Update: If you would just listen to the facts…

Janet Raloff, a friend of mine and a senior editor at Science News, has weighed in on the topic of how scientists can communicate effectively with the public on divisive issues such as climate change. In her May 29 online article, Climate skepticism not rooted in science illiteracy, she reports on an interview with Dan Kahan of Yale Law School, one of the authors of the Nature Climate Change article I cited in my previous posting. Raloff explores several approaches to interacting with a polarized public in her May 30 follow-up article, Depolarizing climate science.

What comes through most strongly in these articles is that divisions occur when scientific findings have a direct relevance to things that affect us every day, or findings that could make significant changes in our everyday lives. As far as I know, The Heartland Institute has not posted any billboards comparing people who believe in black holes or the law of gravity with Unabomber Ted Kaczynski.
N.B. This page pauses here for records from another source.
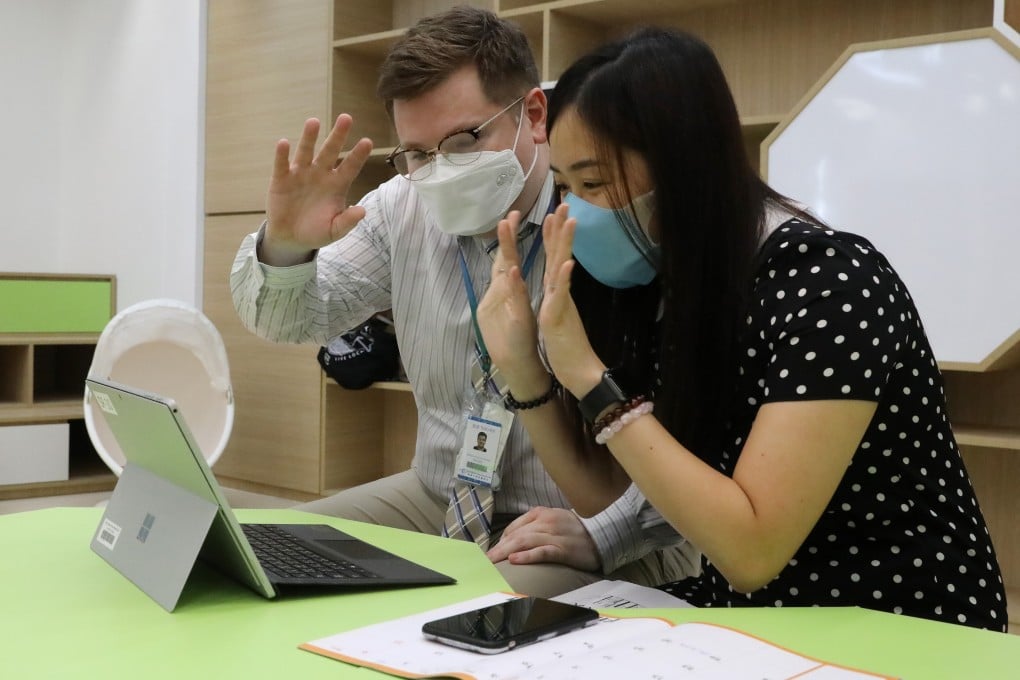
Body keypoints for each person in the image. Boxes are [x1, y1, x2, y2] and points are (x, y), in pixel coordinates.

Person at [475, 26, 1007, 630]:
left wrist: (590, 378)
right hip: (752, 615)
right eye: (567, 187)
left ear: (682, 167)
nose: (578, 212)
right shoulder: (666, 280)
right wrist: (525, 367)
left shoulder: (831, 281)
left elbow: (752, 551)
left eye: (595, 183)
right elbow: (604, 494)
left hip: (895, 619)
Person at [230, 6, 699, 597]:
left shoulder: (607, 208)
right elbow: (289, 319)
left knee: (468, 617)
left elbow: (705, 452)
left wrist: (608, 532)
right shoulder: (403, 203)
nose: (439, 171)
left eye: (462, 141)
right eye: (419, 153)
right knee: (263, 557)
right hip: (438, 494)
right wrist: (287, 247)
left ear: (533, 115)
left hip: (593, 520)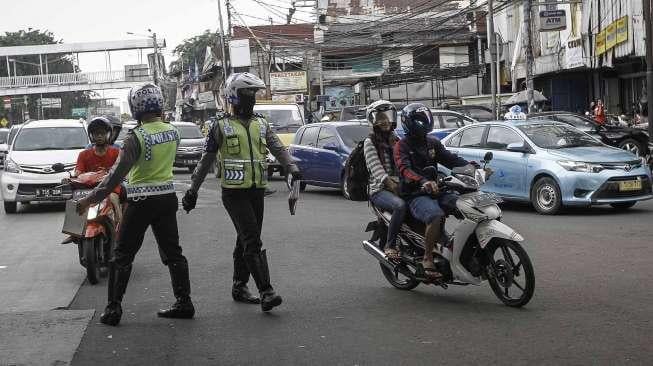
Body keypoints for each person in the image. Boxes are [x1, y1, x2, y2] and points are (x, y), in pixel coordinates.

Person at [76, 83, 195, 326]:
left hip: (141, 201)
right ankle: (184, 302)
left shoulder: (136, 137)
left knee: (122, 256)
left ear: (136, 107)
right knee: (173, 253)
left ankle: (113, 309)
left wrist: (89, 199)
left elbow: (115, 177)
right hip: (167, 199)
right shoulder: (173, 131)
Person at [182, 72, 302, 312]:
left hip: (257, 190)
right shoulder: (220, 126)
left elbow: (277, 147)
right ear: (235, 96)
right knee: (252, 239)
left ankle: (239, 286)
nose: (252, 99)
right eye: (248, 94)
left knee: (244, 239)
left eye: (254, 94)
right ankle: (266, 291)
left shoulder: (261, 123)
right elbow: (206, 161)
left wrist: (292, 167)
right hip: (233, 193)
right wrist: (192, 190)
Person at [394, 103, 470, 280]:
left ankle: (456, 248)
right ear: (409, 123)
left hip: (437, 190)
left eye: (425, 120)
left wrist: (472, 167)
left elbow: (451, 159)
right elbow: (404, 169)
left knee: (466, 207)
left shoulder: (432, 143)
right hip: (414, 195)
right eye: (419, 121)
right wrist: (422, 181)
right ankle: (428, 257)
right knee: (435, 215)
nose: (423, 124)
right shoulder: (402, 146)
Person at [363, 100, 406, 260]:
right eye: (380, 118)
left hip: (399, 185)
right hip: (379, 190)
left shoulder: (396, 139)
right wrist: (392, 184)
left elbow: (405, 163)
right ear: (373, 121)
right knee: (400, 206)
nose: (385, 121)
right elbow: (377, 170)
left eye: (387, 117)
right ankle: (391, 244)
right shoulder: (370, 142)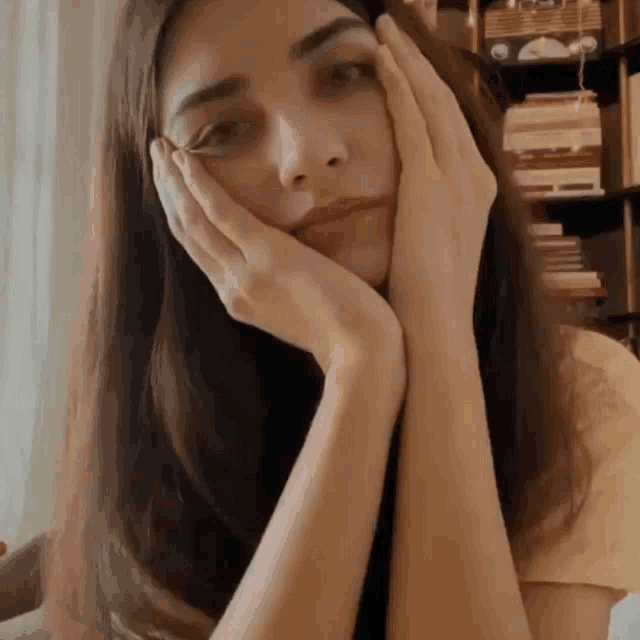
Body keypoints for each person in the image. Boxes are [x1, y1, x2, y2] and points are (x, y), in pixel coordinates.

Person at [38, 0, 638, 639]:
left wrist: (436, 326)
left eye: (346, 74)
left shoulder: (584, 389)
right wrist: (363, 364)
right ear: (167, 198)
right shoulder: (147, 423)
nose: (307, 153)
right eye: (223, 129)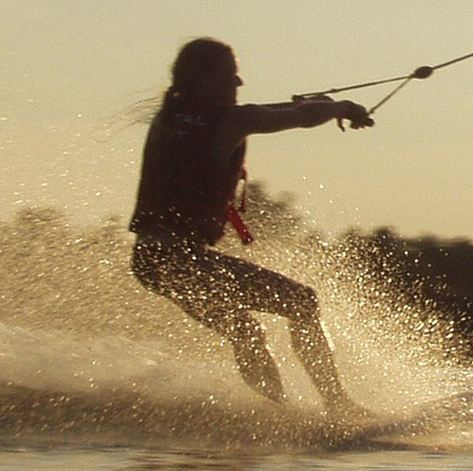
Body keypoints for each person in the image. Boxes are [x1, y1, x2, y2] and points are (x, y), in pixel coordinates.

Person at [129, 37, 374, 417]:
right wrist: (339, 107)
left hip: (150, 261)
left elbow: (264, 113)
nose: (238, 83)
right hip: (180, 258)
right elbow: (285, 118)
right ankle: (339, 406)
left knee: (245, 332)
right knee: (303, 303)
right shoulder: (232, 120)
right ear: (203, 77)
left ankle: (276, 414)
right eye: (232, 74)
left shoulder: (169, 116)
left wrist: (317, 105)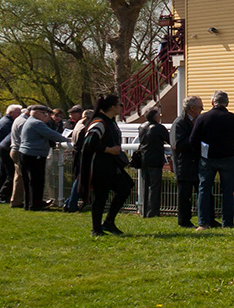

We accept these things because we can do so without making any changes in our daily routines.

Raloff cites political scientist Arthur Lupia of the University of Michigan in Ann Arbor, who states that some of the most science-literate critics will listen to experts only to generate compelling counterarguments. What’s stopping climate scientists from doing the same thing — listening to the most rational, articulate deniers and opponents of climate change legislation in order to scope out what matters most to climate change deniers and formulating compelling counterarguments of their own?

Disruptive innovation is another possible approach — one that sidesteps the battleground altogether by providing people with alternatives that they adopt readily because they see a clear benefit to the new technologies. After all, no one waged a political war against paper phone books, wristwatches, or the Sony Walkman, and yet those things have almost completely fallen out of use by Americans under the age of 30, in favor of smartphones, smartphones, and smartphones. The main problem with this approach is that disruptive innovations are notoriously unpredictable. We cannot guarantee the timely arrival and widespread adoption of any particular form of alternative energy or resource-conserving capabilities.

So for now, we are stuck with learning to talk to each other. Which is something that we needed to do anyway.

This posting first appeared on June 8, 2012 in Nancy McGuire's science blog, Word Chemist.